Equipment for this recipe
Top-rated tools to make this recipe successfully.
Frequently asked questions
How long does Best-Simmered Mushroom & Thyme Risotto take to make?
Total time is about 40 minutes (15 min prep + 25 min cook). Most home cooks find this fits comfortably into a weeknight; double the batch on Sunday for two dinners.

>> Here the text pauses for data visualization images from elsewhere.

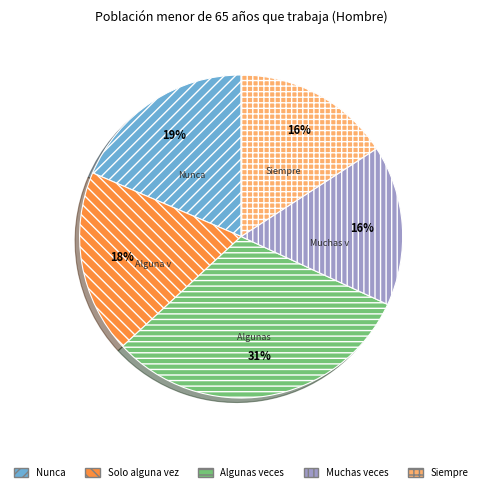

What percentage is the Siempre slice, to the nearest percent?

16%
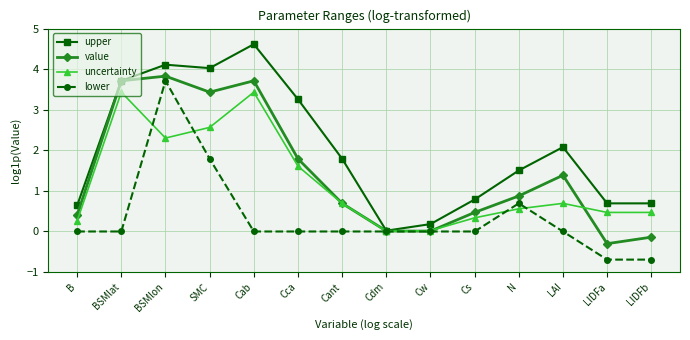

Rank the series by their maximum value, from lowest to highest.

uncertainty, lower, value, upper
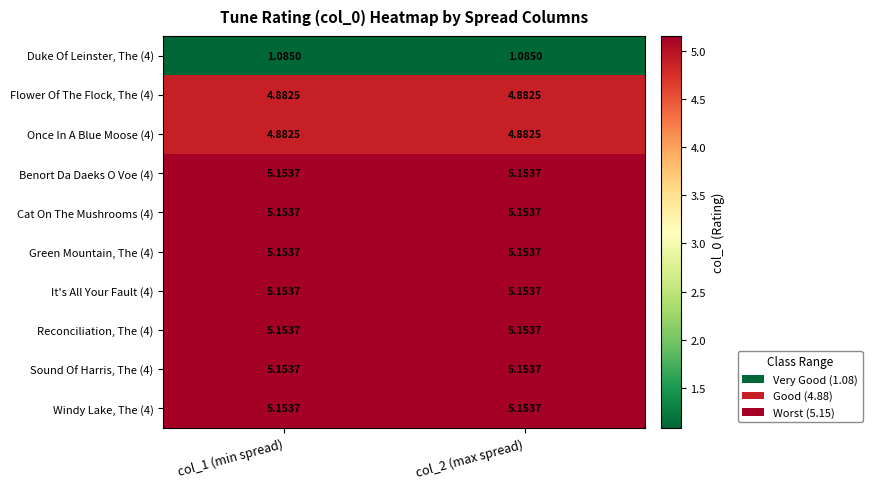

Is the value of Duke Of Leinster, The (4) at col_2 (max spread) greater than the value of It's All Your Fault (4) at col_2 (max spread)?

No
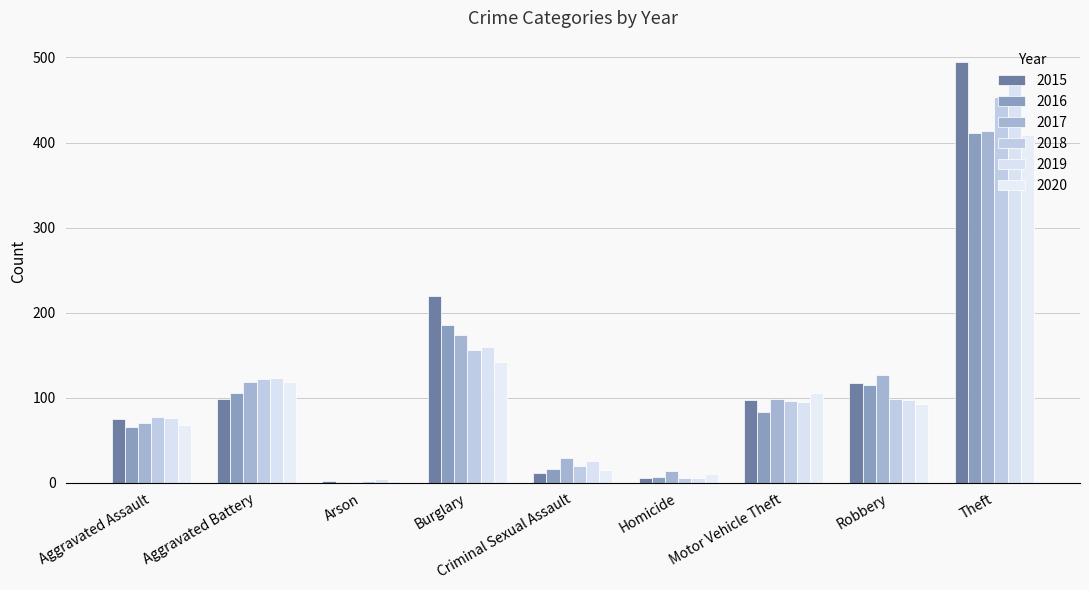

What position from the right is Arson?

7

How do I store leftover Best-Simmered Mushroom & Thyme Risotto?
Cool to room temperature within 2 hours, then store in an airtight container in the fridge for up to 4 days. Reheat covered in a 350°F oven for 10-12 minutes, or microwave at 70% power in 60-second bursts to keep arborio rice from drying out.

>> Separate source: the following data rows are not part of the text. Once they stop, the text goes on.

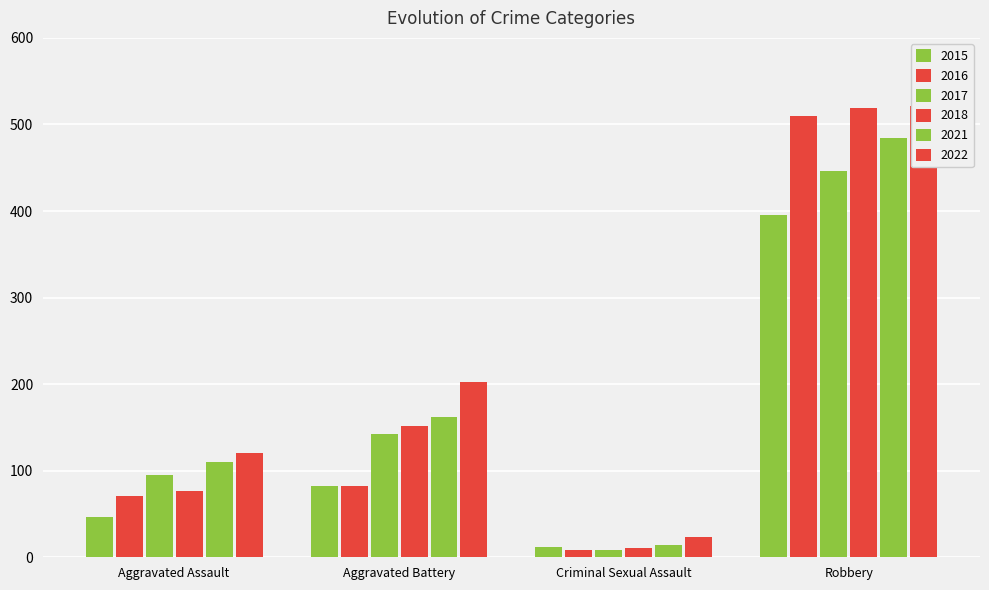

What is the minimum value shown in the chart?

8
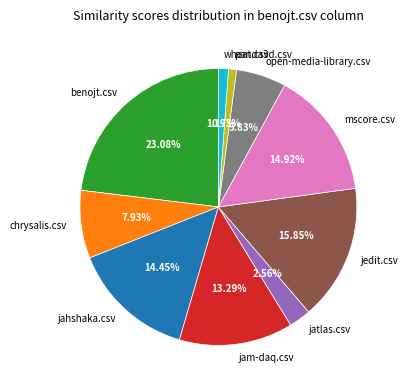

How many segments does this pie chart have?

10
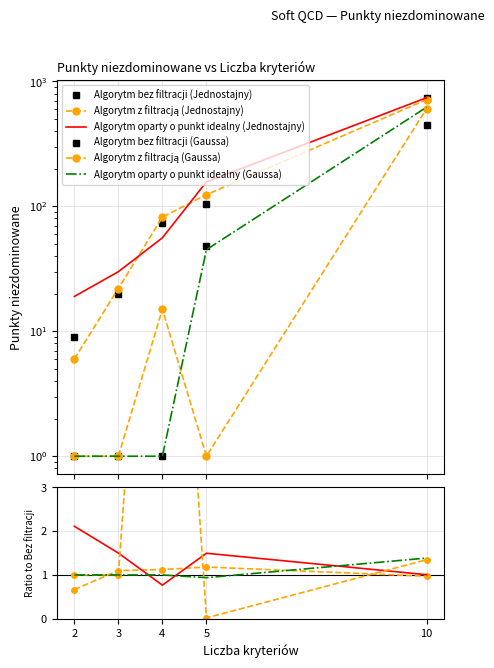

The value of Algorytm oparty o punkt idealny (Jednostajny) at 3 is 2.0. True or false?

False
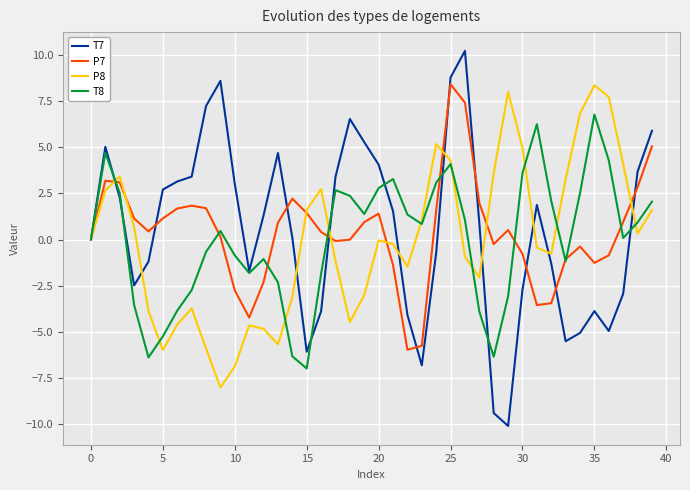

Which series has the largest range (max minus min)?

T7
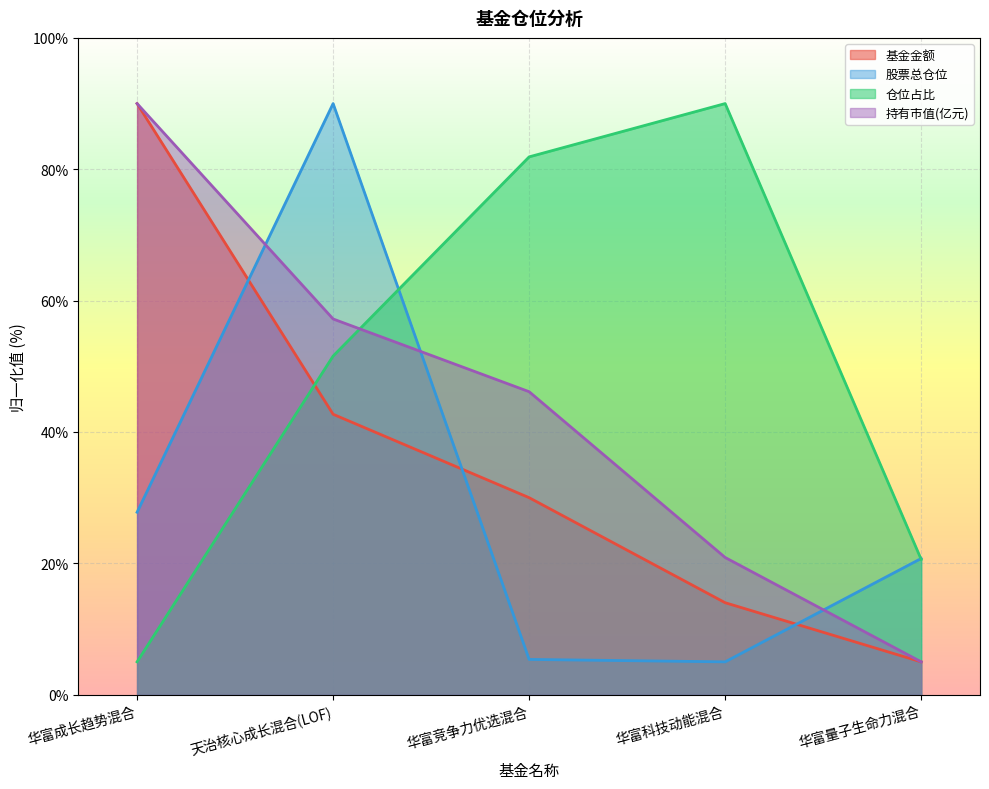

Reading left to right, transcribe all the data shown in this chart.

基金金额: 90.0	42.7	30.0	14.0	5.0
股票总仓位: 27.8	90.0	5.4	5.0	20.7
仓位占比: 5.0	51.6	81.9	90.0	20.6
持有市值(亿元): 90.0	57.2	46.1	20.9	5.0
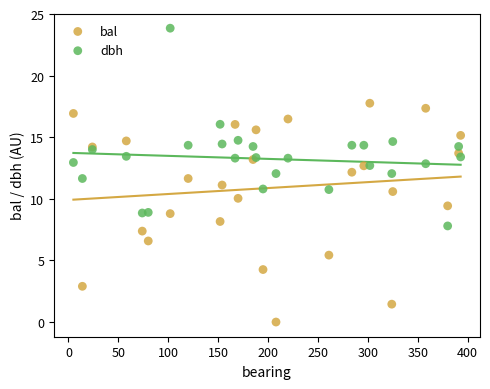

What are all the series names shown in the legend?

bal, dbh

Can I substitute ingredients in Best-Simmered Mushroom & Thyme Risotto?
Yes — most ingredients in this recipe have flexible swaps. For oil, use any neutral high-smoke-point oil (avocado, grapeseed, refined coconut). For aromatics, dried herbs at ⅓ the volume of fresh work in a pinch. The full ingredient list is shoppable on Instacart so you can see substitutes in real time.
How do I scale Best-Simmered Mushroom & Thyme Risotto for a different number of people?
The recipe is written for 4 servings. Multiply each ingredient by (your serving target / 4). Cook time stays roughly the same up to 2x; for 3-4x batches, switch from a skillet to a sheet pan or stockpot so the food isn't crowded — overcrowding steams instead of browns.
Is Best-Simmered Mushroom & Thyme Risotto gluten-free?
Yes — this recipe is tagged gluten-free based on its ingredient list. Always cross-check labels for packaged ingredients (sauces, broths, condiments) since formulations vary by brand.
What others are saying
- ★★★★★
Used half the salt and it was still plenty flavorful.
- ★★★★☆
My family liked it. I personally would prefer more depth of flavor.